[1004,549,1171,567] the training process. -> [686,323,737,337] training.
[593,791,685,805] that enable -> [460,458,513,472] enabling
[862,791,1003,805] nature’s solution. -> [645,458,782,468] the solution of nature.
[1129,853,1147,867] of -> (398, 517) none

...

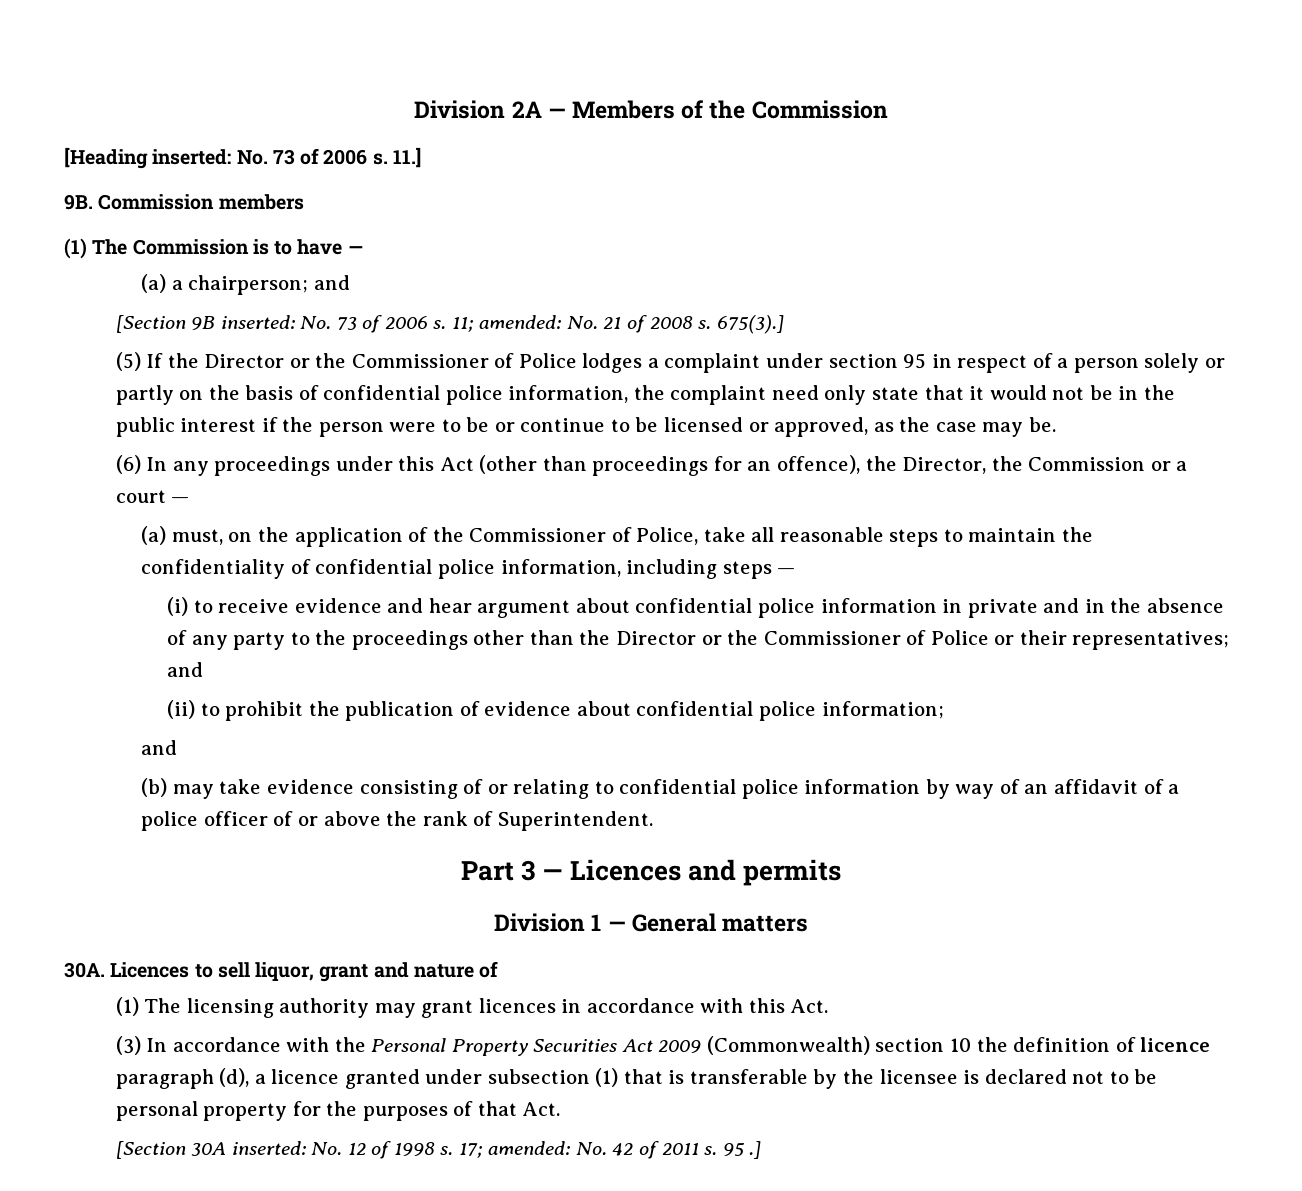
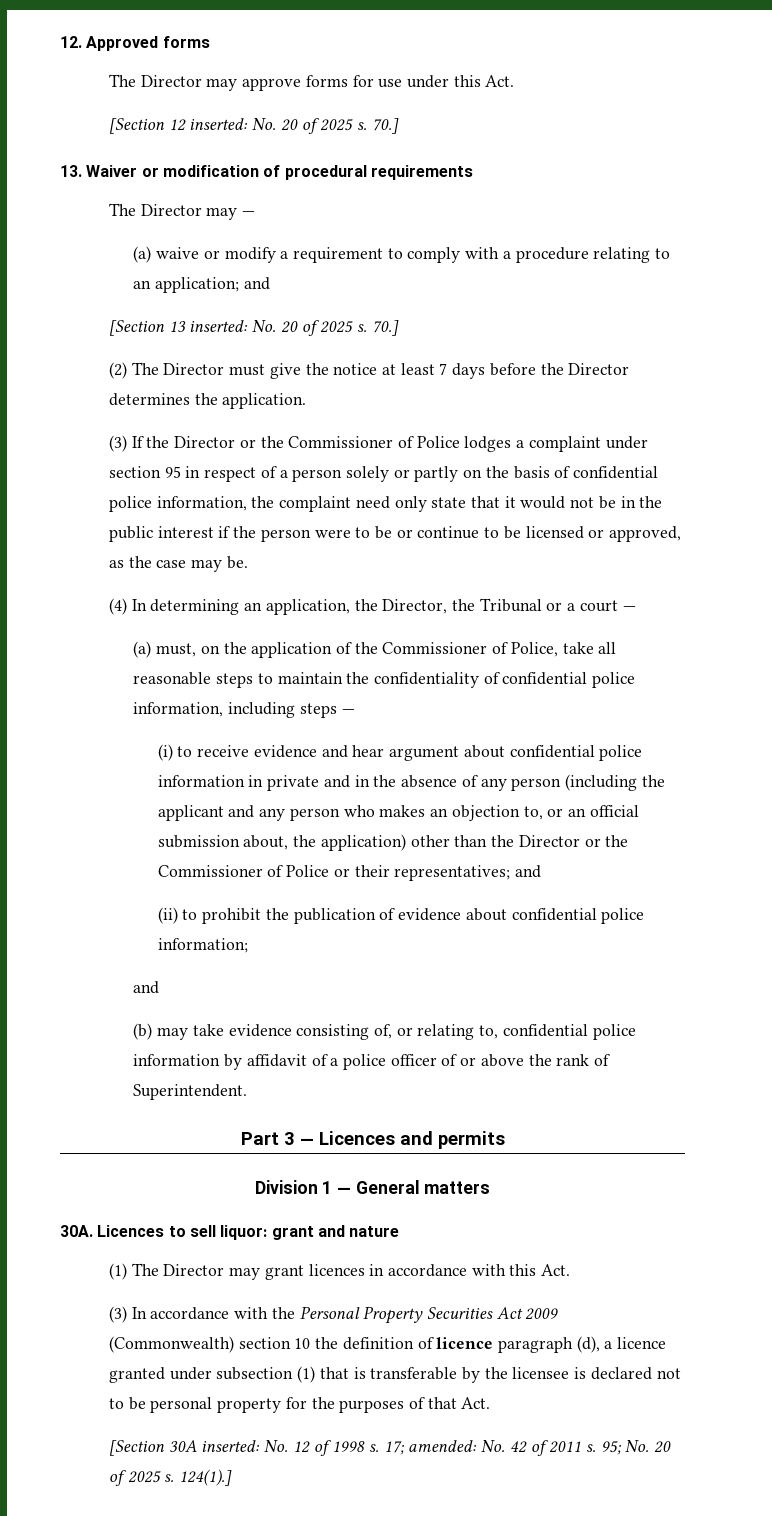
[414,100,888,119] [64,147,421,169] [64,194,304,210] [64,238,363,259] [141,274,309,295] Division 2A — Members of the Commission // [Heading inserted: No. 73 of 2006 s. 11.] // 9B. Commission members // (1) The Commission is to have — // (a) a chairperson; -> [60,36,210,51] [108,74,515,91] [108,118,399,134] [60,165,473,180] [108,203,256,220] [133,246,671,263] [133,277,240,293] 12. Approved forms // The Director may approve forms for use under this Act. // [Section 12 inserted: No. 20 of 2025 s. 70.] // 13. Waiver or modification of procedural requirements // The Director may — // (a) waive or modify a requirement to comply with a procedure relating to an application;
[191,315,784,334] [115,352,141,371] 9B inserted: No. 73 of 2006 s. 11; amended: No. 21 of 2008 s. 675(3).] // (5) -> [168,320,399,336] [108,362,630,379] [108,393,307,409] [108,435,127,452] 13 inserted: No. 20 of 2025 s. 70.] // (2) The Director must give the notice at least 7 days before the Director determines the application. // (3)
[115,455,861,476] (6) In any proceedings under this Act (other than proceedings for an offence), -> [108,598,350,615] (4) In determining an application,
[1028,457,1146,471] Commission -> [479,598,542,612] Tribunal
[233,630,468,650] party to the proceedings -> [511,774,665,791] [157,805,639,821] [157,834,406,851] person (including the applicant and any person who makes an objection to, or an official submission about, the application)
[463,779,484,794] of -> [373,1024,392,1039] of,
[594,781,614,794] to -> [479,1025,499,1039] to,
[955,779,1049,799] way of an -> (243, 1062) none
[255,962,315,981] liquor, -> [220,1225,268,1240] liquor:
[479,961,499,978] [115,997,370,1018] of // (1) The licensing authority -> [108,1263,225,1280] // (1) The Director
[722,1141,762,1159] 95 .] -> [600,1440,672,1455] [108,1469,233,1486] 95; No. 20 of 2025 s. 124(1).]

Exercise prompt:
Beginning at the line above that contains "[479,961,499,978] [115,997,370,1018] of", return each line exactly through the line that contains "[722,1141,762,1159] 95 .]", and no others.

Task solution:
[479,961,499,978] [115,997,370,1018] of // (1) The licensing authority -> [108,1263,225,1280] // (1) The Director
[722,1141,762,1159] 95 .] -> [600,1440,672,1455] [108,1469,233,1486] 95; No. 20 of 2025 s. 124(1).]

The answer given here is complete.